Start of TEXT FOR ANALYSIS

Five British AI hardware startups were named at the RUSI speech as supply-chain candidates: Fractile, Olix, Lumai, Optalysys and Salience Labs, the first time any of the five, despite all operating for at least three years, had been named in a ministerial speech. Fractile's $220m Series B closed on 20 May 2026 before the plan launched, with NATO Innovation Fund and In-Q-Tel on the cap table but no UK sovereign vehicle, neither the SAIU nor the BBB, participating, demonstrating that at least one of the five named companies can raise at industrial scale without a government procurement anchor. The named startups now sit on procurement radars: for Lumai and Optalysys, which have not raised at Fractile's scale, a multi-year purchase commitment would carry the weight of a Series A.

The plan sits within a wider capital architecture. ARIA runs a parallel £100m Scaling Compute programme that includes a dedicated £50m Scaling Inference Lab for research-grade inference infrastructure, and the Sovereign AI Unit writes equity cheques at the model-training tier; the AI Hardware Plan addresses the silicon supply layer beneath both. The instrument mattered politically: a procurement contract provides the customer-anchor certainty that lets hardware startups raise debt or equity against a committed revenue line, a grant envelope does not. Critics in Parliament, including the Science, Innovation and Technology Committee, questioned whether the Plan constituted a coherent strategy or an aspirational announcement ahead of a politically significant tech-week event; the DSIT minister cited the Plan alongside the SAIU's £500m equity mandate as evidence of strategy in published correspondence with the committee.

End of TEXT FOR ANALYSIS
Start of PROVIDED INFORMATION

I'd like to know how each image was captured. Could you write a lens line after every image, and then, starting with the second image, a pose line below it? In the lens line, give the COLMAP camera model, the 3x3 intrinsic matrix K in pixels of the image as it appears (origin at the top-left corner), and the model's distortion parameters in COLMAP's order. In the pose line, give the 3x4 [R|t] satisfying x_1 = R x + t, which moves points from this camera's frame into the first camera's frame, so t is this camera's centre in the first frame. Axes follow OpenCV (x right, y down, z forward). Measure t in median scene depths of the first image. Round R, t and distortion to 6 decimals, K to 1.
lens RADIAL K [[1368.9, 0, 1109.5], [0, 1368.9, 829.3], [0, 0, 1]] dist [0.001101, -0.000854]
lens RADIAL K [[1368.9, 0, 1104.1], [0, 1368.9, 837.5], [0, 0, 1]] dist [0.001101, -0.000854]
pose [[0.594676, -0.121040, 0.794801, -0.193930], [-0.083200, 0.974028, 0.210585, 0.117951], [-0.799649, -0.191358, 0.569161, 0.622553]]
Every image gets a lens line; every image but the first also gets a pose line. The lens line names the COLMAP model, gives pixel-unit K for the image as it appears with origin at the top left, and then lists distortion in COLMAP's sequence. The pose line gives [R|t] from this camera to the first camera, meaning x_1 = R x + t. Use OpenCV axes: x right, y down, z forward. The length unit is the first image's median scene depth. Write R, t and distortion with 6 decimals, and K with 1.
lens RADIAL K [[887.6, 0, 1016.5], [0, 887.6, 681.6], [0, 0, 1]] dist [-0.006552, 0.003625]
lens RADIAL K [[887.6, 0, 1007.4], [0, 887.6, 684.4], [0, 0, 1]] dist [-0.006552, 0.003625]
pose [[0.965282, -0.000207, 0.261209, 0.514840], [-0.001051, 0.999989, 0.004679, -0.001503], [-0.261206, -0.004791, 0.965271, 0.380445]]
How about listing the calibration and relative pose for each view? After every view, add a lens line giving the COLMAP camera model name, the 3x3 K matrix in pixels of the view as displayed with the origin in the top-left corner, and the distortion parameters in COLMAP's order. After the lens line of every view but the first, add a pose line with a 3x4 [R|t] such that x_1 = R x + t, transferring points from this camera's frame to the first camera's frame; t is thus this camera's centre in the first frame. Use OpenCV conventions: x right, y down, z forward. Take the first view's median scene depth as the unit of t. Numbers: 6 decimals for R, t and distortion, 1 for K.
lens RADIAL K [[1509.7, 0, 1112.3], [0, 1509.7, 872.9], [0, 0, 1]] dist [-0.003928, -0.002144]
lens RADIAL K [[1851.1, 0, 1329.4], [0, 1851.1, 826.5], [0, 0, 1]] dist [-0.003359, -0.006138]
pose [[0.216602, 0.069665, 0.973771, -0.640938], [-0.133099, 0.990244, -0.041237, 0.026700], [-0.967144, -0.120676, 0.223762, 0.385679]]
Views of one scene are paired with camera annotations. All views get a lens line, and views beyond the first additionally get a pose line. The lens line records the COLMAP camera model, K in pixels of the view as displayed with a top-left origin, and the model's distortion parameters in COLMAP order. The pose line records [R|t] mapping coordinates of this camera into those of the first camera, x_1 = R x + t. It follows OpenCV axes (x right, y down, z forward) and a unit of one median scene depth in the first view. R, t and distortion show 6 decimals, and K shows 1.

End of PROVIDED INFORMATION

-- CHECK YOUR UNDERSTANDING --
• A. According to the text on the UK AI Hardware Plan, which five British startups were named at the RUSI speech as supply-chain candidates?
• B. Resume the text on the UK AI Hardware Plan, continuing directly after its final sentence.

-- ANSWERS TO EACH TASK --
• A. Fractile, Olix, Lumai, Optalysys and Salience Labs.

• B.
The plan now sits behind DSIT's second-wave £96m Sovereign AI procurement, which opened around 3 July 2026 with contracts up to £5m each running to March 2030 across seven sectors. Together the two schemes mark out the UK's preferred national-capability model of direct government purchasing across the silicon and application layers, rather than the pan-EU shared-procurement approach favoured elsewhere in Europe.

More questions
What is the UK AI Hardware Plan and when does it launch?
The AI Hardware Plan is a UK Government programme to support British AI inference-chip startups, including a "first customer" pledge to buy chips meeting performance standards. It launches at London Tech Week, 9-12 June 2026.Source: RUSI speech 28 April 2026; London Tech Week confirmation
Which British AI chip companies does the government plan to buy from?
The five companies named by Liz Kendall at RUSI in April 2026 are Fractile, Olix, Lumai, Optalysys and Salience Labs. Fractile is the closest to the "first customer" shape given its SRAM in-memory compute architecture and the Anthropic chip-purchase talks.Source: RUSI speech, 28 April 2026
How does the AI Hardware Plan relate to ARIA's Scaling Compute programme?
ARIA runs a parallel £100m Scaling Compute programme with a £50m Scaling Inference Lab focused on research compute. The AI Hardware Plan addresses the commercial silicon supply layer; the SAIU addresses model-training equity. The three form a layered public capital architecture.Source: SAIU criteria publication, 16 May 2026
Why did Fractile raise $220m from NATO and the CIA before the AI Hardware Plan launched?
Fractile closed its Series B on 20 May 2026, weeks before the June London Tech Week launch, with NATO Innovation Fund and In-Q-Tel on the cap table. The round demonstrates that allied national-security capital is willing to back UK inference silicon without waiting for domestic procurement anchors.Source: Fractile Series B announcement, 20 May 2026
How does the UK's AI Hardware Plan relate to the Sovereign AI Unit?
The £1.1bn AI Hardware Plan covers the silicon supply layer beneath the Sovereign AI Unit's model-training equity, and now sits alongside DSIT's £96m Sovereign AI procurement second wave, together forming the UK's national-capability approach to AI infrastructure.